Items from a data source:
'''

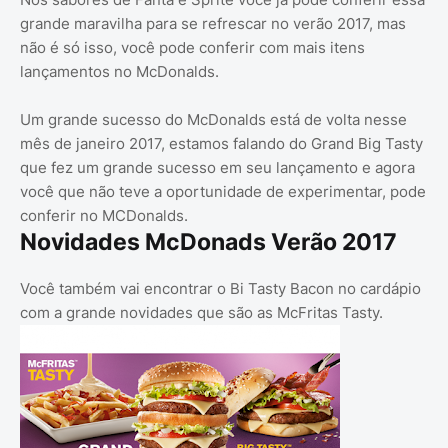
grande maravilha para se refrescar no verão 2017, mas
não é só isso, você pode conferir com mais itens
lançamentos no McDonalds.
Um grande sucesso do McDonalds está de volta nesse
mês de janeiro 2017, estamos falando do Grand Big Tasty
que fez um grande sucesso em seu lançamento e agora
você que não teve a oportunidade de experimentar, pode
conferir no MCDonalds.
Novidades McDonads Verão 2017
Você também vai encontrar o Bi Tasty Bacon no cardápio
com a grande novidades que são as McFritas Tasty.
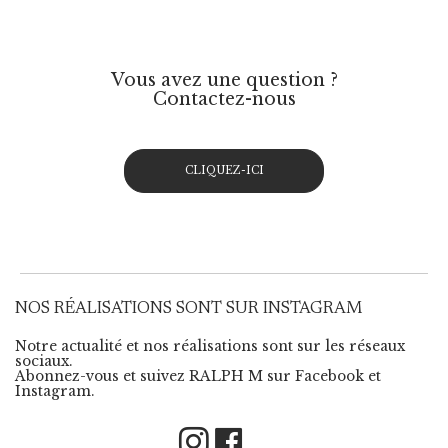
Vous avez une question ?
Contactez-nous
CLIQUEZ-ICI
NOS RÉALISATIONS SONT SUR INSTAGRAM
Notre actualité et nos réalisations sont sur les réseaux
sociaux.
Abonnez-vous et suivez RALPH M sur Facebook et
Instagram.
Instagram
Facebook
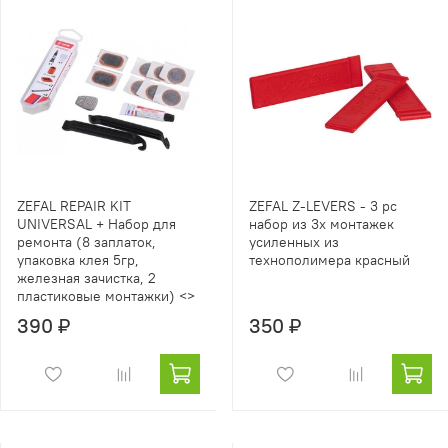
ZEFAL REPAIR KIT
ZEFAL Z-LEVERS - 3 pc
UNIVERSAL + Набор для
набор из 3х монтажек
ремонта (8 заплаток,
усиленных из
упаковка клея 5гр,
технополимера красный
железная зачистка, 2
пластиковые монтажки) <>
390 ₽
350 ₽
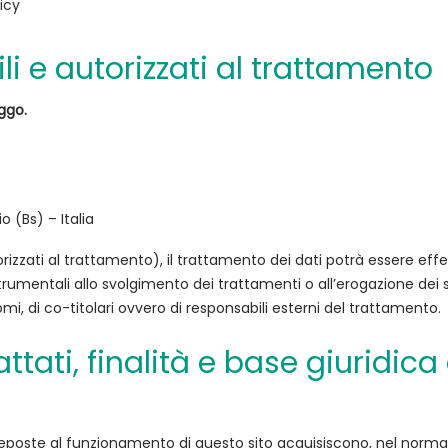
icy
ili e autorizzati al trattamento
ggo.
o (Bs) – Italia
rizzati al trattamento), il trattamento dei dati potrà essere effe
umentali allo svolgimento dei trattamenti o all’erogazione dei serv
mi, di co-titolari ovvero di responsabili esterni del trattamento.
rattati, finalità e base giuridic
reposte al funzionamento di questo sito acquisiscono, nel normal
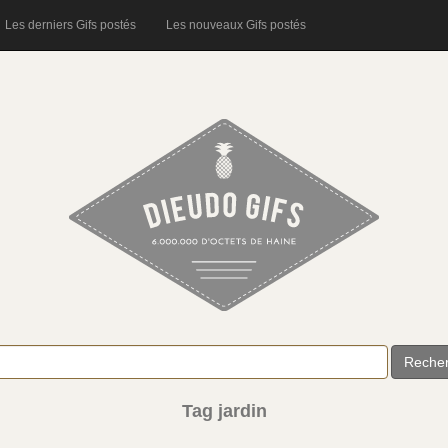
Les derniers Gifs postés
Les nouveaux Gifs postés
Reche
Tag jardin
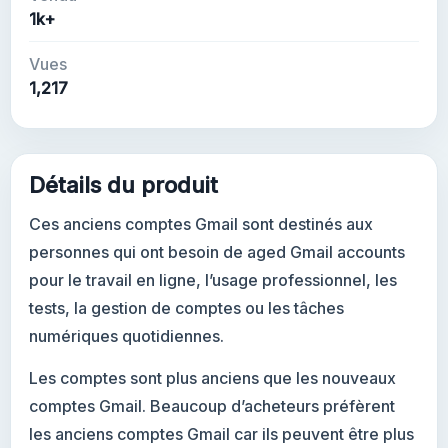
1k+
Vues
1,217
Détails du produit
Ces anciens comptes Gmail sont destinés aux
personnes qui ont besoin de aged Gmail accounts
pour le travail en ligne, l’usage professionnel, les
tests, la gestion de comptes ou les tâches
numériques quotidiennes.
Les comptes sont plus anciens que les nouveaux
comptes Gmail. Beaucoup d’acheteurs préfèrent
les anciens comptes Gmail car ils peuvent être plus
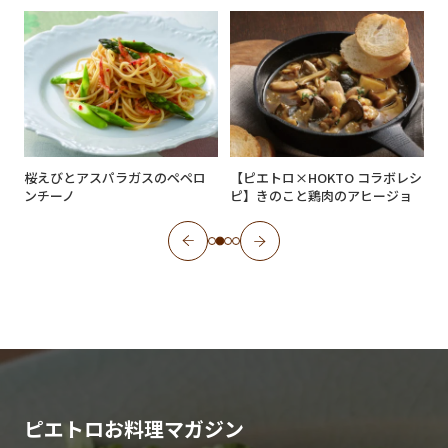
桜えびとアスパラガスのペペロ
【ピエトロ×HOKTO コラボレシ
ンチーノ
ピ】きのこと鶏肉のアヒージョ
ピエトロお料理マガジン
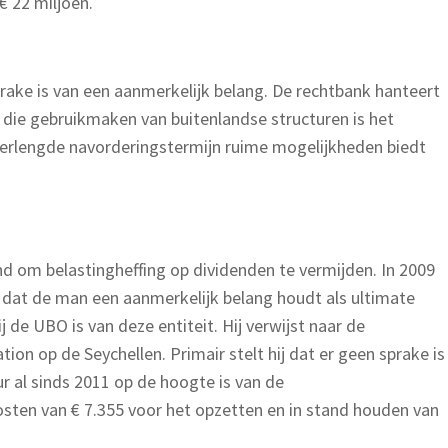
€ 22 miljoen.
ake is van een aanmerkelijk belang. De rechtbank hanteert
die gebruikmaken van buitenlandse structuren is het
e verlengde navorderingstermijn ruime mogelijkheden biedt
d om belastingheffing op dividenden te vermijden. In 2009
lt dat de man een aanmerkelijk belang houdt als ultimate
de UBO is van deze entiteit. Hij verwijst naar de
on op de Seychellen. Primair stelt hij dat er geen sprake is
 al sinds 2011 op de hoogte is van de
osten van € 7.355 voor het opzetten en in stand houden van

'''

Using the entries above, write out exactly the lines from the one with "CLIQUEZ-ICI" through the one with "reposte al funzionamento", ends included. Leave out any pictures.

§ **EXERCISE OUTPUT**
CLIQUEZ-ICI
NOS RÉALISATIONS SONT SUR INSTAGRAM
Notre actualité et nos réalisations sont sur les réseaux
sociaux.
Abonnez-vous et suivez RALPH M sur Facebook et
Instagram.
Instagram
Facebook
ZEFAL REPAIR KIT
ZEFAL Z-LEVERS - 3 pc
UNIVERSAL + Набор для
набор из 3х монтажек
ремонта (8 заплаток,
усиленных из
упаковка клея 5гр,
технополимера красный
железная зачистка, 2
пластиковые монтажки) <>
390 ₽
350 ₽
icy
ili e autorizzati al trattamento
ggo.
o (Bs) – Italia
rizzati al trattamento), il trattamento dei dati potrà essere effe
umentali allo svolgimento dei trattamenti o all’erogazione dei serv
mi, di co-titolari ovvero di responsabili esterni del trattamento.
rattati, finalità e base giuridic
reposte al funzionamento di questo sito acquisiscono, nel normal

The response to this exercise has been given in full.